## Fragmento proporcionado

⁂

IHSAHN – ANGL

Crítica

Hace unas pocas semanas salió a la venta el nuevo trabajo de Ihsahn, de título angL, dos años después del inicio de este proyecto en solitario del músico con The Adversary. Para el que no sepa de quién estamos hablando, aclarar que Ihsahn es una de las personalidades más importantes de la música extrema. Miembro de la legendaría y extinta banda Emperor desde sus orígenes hasta el final, desarrolló su labor principalmente en las voces y en las líneas de bajo y guitarra. Su característica voz sonará por lo tanto familiar a los aficionados a dicho grupo. Una vez disuelto Emperor, Ihsahn comenzó un proyecto musical bastante experimental de nombre Peccatum, donde acompañado de su mujer, que se encargaba de añadir voces a la mezcla, nos ofreció unas composiciones muy refrescantes. Este proyecto pasó también a mejor vida, centrándose Ihsahn a partir de entonces en un nuevo proyecto en solitario con su propio nombre.

¿Qué es lo que vamos a encontrar en angL? Básicamente, una tendencia que es muy común últimamente. Algunos grupos que en los 80 y 90 se encontraban dentro del black metal más absoluto, han ido evolucionando en su sonido hacia un post Black Metal moderno en el que se deja paso a nuevas estructuras en las canciones, a los fragmentos progresivos, y a nuevos instrumentos. Lo hemos visto con Enslaved, por ejemplo, y ya lo vimos también en su época con Arcturus. La propuesta de Ihsahn entra dentro de este terreno. De todas formas, al escuchar este disco en su conjunto, caéremos rápidamente en la cuenta de que Ihsahn es más conservador que durante los años en los que publicó bajo el nombre de Peccatum. Encontraremos cambios de ritmo, porciones de canción más cañeras con voces guturales y mucha distorsión y batería, y también compases más tranquilos con voces claras. Pero todos estos cambios siguen un patrón bastante definido que hacen que al final sea sencilla la escucha del disco completo.

⁂

## Tarea
Continúa la reseña del disco angL de Ihsahn a partir de su última frase.

## Extractos de datos
⁂

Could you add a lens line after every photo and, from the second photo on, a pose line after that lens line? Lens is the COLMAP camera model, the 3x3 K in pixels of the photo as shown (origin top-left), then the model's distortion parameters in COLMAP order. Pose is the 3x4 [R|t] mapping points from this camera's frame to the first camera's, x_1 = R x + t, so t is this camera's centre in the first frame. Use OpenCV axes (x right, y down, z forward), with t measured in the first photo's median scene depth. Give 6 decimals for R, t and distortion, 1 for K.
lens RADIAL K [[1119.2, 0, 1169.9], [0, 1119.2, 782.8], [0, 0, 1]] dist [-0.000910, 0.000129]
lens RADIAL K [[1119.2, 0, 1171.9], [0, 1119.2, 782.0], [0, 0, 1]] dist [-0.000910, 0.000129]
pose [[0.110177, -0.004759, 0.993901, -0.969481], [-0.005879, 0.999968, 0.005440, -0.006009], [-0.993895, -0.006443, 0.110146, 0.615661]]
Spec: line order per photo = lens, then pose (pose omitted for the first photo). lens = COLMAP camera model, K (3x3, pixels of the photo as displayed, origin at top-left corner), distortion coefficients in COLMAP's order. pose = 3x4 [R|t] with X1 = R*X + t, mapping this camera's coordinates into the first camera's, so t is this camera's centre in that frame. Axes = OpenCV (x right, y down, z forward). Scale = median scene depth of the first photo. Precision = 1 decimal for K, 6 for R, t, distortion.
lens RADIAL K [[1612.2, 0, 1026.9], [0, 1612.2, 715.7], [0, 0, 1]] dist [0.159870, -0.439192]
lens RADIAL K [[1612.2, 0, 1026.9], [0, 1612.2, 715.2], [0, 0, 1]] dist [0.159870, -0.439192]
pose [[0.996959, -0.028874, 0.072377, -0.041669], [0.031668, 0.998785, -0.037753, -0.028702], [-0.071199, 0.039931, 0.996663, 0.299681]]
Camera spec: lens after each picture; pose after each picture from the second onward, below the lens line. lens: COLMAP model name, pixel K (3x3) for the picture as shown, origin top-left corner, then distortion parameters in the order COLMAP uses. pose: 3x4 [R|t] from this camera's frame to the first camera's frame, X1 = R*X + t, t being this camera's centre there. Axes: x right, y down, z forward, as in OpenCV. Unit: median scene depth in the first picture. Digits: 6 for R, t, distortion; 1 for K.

⁂

## Respuesta a continuación
Desgraciadamente, Ihsahn nos ha generado demasiadas expectativas, y el resultado final no es tan rompedor como la etiqueta “Extreme Progressive Metal” que él mismo se aplica nos puede hacer suponer. Aquellas partes más cañeras a las que hacía referencia antes, nos recordarán sin duda alguna a Prometheus: The Disciple Of Fire, último trabajo de Emperor. Nos recordarán tanto, que incluso podríamos llegar a confundirnos y pensar que son retazos directamente extraídos de dicho disco. Se trata sin duda alguna de una continunación de ese sonido. Con respecto a las partes más melódicas, estaremos escuchando algo que ya hemos escuchado en muchas bandas antes. Las ideas son poco originales, es difícil encontrar grandes diferencias entre canción y canción, y nuestro interés empezará a decaer tras la escucha de la quinta o la sexta pista. La sensación final es de haberlo escuchado todo antes, aunque hay algunas canciones como Emancipation o Elevator que pueden destacar sobre otras por sus riffs, que enganchan.

Todo esto es más duro aun si cabe si tenemos en cuenta que la mayor sorpresa que nos puede deparar angL es debida a la intervención de un artista invitado: Mikael Åkerfeldt, de Opeth, que pone sus voces claras y guturales en Unhealer. Se trata de un tema tranquilo y melódico en su mayor parte, que parece sacado en totalidad de uno de los últimos discos de la banda sueca, y que hará las delicias de sus seguidores. Resulta curioso el enfrentamiento de voces guturales de Mikael e Ihsahn, que le da un soplo de aire fresco a un disco de lo más normal. La sensación de falta de originalidad de este disco es también evidente en Threnody, otra balada totalmente Opeth, en la que incluso llegué a confundir por un momento las voces claras de Ihsahn con las de Mikael. Las dos únicas pistas que yo destacaría, además de Unhealer, son precisamente Threnody, donde podremos escuchar unas guitarras que nos recordarán a aquellos grupos de toque psicodélico de los años 70, y en Elevator, donde se añaden unos efectos electrónicos de fondo en una de las canciones más, por fin, progresivas del disco.

En definitiva, nos encontramos ante un disco correcto en cuanto a su ejecución, con canciones que son en su mayoría de calidad. Pero debido a la falta de identidad de las mismas, la sensación de monotonía nos abordará pronto, y tan solo será rota por algunos pocos momentos realmente destacables.